The cat as pest control
The first role that the cat had in ancient Egypt was that of pest control. This was an accidental role, as the cat was only trying to scavenge for food. The cat simply ate the rodents that resided in the stores of grains, thereby protecting the farmer’s stores of grain (Steele 11). The importance of this function was due to the fact that Egypt needed the large amounts of grain that were stored for the dry months. During such time there was no grain production from the farmlands.
This role of the cat is not unique to ancient Egypt and persists to date in certain societies. The admiration of the cat at this point in ancient Egypt was still in its infancy stages. The Egyptians kept them outside but provided them with food in appreciation for their service.
The cat as a pet
The role of the cat was later moved to that of a house pet. Thus, the role of the cat moved from being an animal just for the outdoors to being a member of the family. This transition occurred during the new kingdom. Evidence of this is pointed out in the fact that there are various paintings and tomb drawings that depict the cats in homes.
This shows that the Egyptian cat had acquired an increasing role in the family. Families at this time even called their daughters names that at the time were ascribed to the cats. The examples were the names Mit or Miut.
The sacred cat
The cat’s next role was that of a goddess. The role which was bestowed the cat at this time extended even further than the Egyptian borders. There are various depictions of the cat as a goddess over the years. One of this was Bastet, who was depicted as a lady with the head of a cat. She is one of the goddess that was most revered in ancient Egypt and known by various names. They were Pasch, Bast, and Ubasti.

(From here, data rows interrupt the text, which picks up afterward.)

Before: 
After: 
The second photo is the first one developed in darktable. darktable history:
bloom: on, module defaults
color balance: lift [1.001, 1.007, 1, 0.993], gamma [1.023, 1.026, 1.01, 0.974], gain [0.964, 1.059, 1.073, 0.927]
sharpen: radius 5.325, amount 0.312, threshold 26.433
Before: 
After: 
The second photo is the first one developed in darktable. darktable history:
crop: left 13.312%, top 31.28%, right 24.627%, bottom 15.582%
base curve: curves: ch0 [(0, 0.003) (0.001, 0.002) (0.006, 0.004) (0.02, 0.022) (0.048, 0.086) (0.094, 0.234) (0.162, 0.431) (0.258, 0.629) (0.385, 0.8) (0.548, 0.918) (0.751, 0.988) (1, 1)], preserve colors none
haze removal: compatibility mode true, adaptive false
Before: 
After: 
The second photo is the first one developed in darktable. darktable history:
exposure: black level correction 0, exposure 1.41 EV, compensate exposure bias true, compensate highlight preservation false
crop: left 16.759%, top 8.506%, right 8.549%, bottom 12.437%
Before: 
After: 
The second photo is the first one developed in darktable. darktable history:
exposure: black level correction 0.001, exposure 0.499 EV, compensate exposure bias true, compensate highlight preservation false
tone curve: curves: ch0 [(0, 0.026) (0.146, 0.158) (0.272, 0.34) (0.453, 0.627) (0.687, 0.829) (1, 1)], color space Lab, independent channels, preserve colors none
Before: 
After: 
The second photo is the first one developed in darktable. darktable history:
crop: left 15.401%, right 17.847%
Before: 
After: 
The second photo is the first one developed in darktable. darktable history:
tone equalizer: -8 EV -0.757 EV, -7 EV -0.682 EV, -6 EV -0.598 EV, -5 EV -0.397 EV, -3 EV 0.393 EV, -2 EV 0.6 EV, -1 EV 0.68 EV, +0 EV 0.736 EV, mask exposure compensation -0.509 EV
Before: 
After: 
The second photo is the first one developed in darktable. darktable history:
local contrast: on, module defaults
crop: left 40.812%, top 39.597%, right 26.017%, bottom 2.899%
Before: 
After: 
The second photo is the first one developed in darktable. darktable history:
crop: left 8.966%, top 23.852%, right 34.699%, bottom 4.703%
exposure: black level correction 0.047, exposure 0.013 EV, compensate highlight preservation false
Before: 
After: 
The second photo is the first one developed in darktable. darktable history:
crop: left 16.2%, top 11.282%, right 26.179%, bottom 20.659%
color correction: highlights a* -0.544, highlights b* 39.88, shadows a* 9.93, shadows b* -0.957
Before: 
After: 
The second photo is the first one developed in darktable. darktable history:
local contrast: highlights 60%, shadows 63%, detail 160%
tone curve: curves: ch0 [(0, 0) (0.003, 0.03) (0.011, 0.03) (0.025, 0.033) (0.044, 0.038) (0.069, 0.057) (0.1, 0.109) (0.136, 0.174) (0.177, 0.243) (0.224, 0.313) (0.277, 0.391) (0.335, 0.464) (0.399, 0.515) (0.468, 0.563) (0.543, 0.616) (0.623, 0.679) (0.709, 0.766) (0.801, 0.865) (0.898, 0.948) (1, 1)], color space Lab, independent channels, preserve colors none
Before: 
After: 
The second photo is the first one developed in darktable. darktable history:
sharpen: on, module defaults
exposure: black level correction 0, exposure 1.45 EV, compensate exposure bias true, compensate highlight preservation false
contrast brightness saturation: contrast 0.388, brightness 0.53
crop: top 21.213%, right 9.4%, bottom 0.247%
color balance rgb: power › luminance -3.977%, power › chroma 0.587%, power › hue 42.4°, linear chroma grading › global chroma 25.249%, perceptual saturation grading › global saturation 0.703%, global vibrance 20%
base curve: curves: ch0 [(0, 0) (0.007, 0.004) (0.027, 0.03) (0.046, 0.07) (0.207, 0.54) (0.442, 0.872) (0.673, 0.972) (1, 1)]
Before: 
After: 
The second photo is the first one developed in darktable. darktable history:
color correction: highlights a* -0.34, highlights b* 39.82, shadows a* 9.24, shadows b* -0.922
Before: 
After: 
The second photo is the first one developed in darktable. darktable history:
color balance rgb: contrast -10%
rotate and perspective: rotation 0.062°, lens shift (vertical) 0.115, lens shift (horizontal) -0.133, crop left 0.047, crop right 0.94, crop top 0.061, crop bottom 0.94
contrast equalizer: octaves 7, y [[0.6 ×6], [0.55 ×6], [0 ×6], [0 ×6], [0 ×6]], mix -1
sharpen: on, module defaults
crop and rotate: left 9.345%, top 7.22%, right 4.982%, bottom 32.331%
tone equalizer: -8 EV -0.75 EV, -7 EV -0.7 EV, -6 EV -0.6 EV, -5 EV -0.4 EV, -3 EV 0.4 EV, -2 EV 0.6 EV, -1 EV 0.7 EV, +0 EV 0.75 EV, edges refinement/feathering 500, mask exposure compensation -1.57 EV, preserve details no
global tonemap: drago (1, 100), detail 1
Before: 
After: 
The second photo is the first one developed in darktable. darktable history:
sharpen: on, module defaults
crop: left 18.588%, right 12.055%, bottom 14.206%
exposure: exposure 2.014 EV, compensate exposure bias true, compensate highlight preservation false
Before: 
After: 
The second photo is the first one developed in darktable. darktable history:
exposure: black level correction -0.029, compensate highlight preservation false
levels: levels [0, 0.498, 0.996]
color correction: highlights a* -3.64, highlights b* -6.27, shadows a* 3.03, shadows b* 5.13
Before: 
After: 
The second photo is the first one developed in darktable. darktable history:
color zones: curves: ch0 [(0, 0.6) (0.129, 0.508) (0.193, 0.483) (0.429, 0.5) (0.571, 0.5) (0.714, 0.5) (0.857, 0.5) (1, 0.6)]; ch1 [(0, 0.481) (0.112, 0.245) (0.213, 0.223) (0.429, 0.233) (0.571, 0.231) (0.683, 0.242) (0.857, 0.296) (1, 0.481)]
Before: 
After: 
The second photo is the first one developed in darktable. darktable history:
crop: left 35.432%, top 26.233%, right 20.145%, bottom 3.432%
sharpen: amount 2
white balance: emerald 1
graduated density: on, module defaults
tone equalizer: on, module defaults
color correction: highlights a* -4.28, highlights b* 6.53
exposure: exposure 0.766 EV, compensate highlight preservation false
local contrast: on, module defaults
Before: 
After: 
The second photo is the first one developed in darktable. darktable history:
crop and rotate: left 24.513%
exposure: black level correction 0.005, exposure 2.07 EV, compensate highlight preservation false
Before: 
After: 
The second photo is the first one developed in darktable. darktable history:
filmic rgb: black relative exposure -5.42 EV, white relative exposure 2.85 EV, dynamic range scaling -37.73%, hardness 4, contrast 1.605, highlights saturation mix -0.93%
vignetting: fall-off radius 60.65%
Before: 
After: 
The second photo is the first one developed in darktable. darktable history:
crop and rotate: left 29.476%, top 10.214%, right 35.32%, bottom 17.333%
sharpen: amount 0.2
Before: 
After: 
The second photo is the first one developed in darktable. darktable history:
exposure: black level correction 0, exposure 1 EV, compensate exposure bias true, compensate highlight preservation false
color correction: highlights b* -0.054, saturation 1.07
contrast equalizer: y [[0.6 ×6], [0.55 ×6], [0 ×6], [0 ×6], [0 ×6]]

There was also Mafdet, who is less famous than the previous one. Then there was Sekhmet, whose depiction was as a lion-headed deity. The cat’s depiction by the Egyptians at this point in time moved away from just paintings on every piece of jewellery and started encompassing sculptures.
The rise of the cat to this sacred position is the one that is unusual and very remarkable (Ma?lek 73). This rise of the cat from a simple domesticated animal to a religious sacred animal is usually associated with the Bubastite dynasty. The popularity grew to the point that laws were created to protect the cats from any harm.
This role was later curtailed by the Emperor Theodius, who decreed that it was illegal to practise paganism (N. Langton and B. Langton). The religious function of the cat, though, remained in a few quarters and in certain religions such as Islam.
Other roles that the cat had in ancient Egypt included those of collecting the catch when the Egyptians went hunting. This is inferred from the fact that the cat was the animal of choice during many hunting expeditions. Ancient Egyptians also believed that the cat was able to foretell the death of an individual (Engels 26). The cat may also have been used in war. There is Egyptian folklore that ascribes a victory to the release of the cats before the battle. Upon seeing this, the enemies ran away from the fight, thus delivering Egypt the victory.
There are various different functions that may be attributed to the ancient Egyptian cat: from the point in time where the creature was used to simply guard against rodents, up to the point where it was revered as a sacred being. The role definition has changed throughout the times but has remained significant and relevant nowadays. This role has far moved past those ancient times to influence even modern day societies that still hold the cat with a certain level of esteem around the home. They treasure it as a pet like the ancient Egyptians did – as a pest control measure. Some remnants of the initial pagan worship culture still regard the cat as a sacred creature.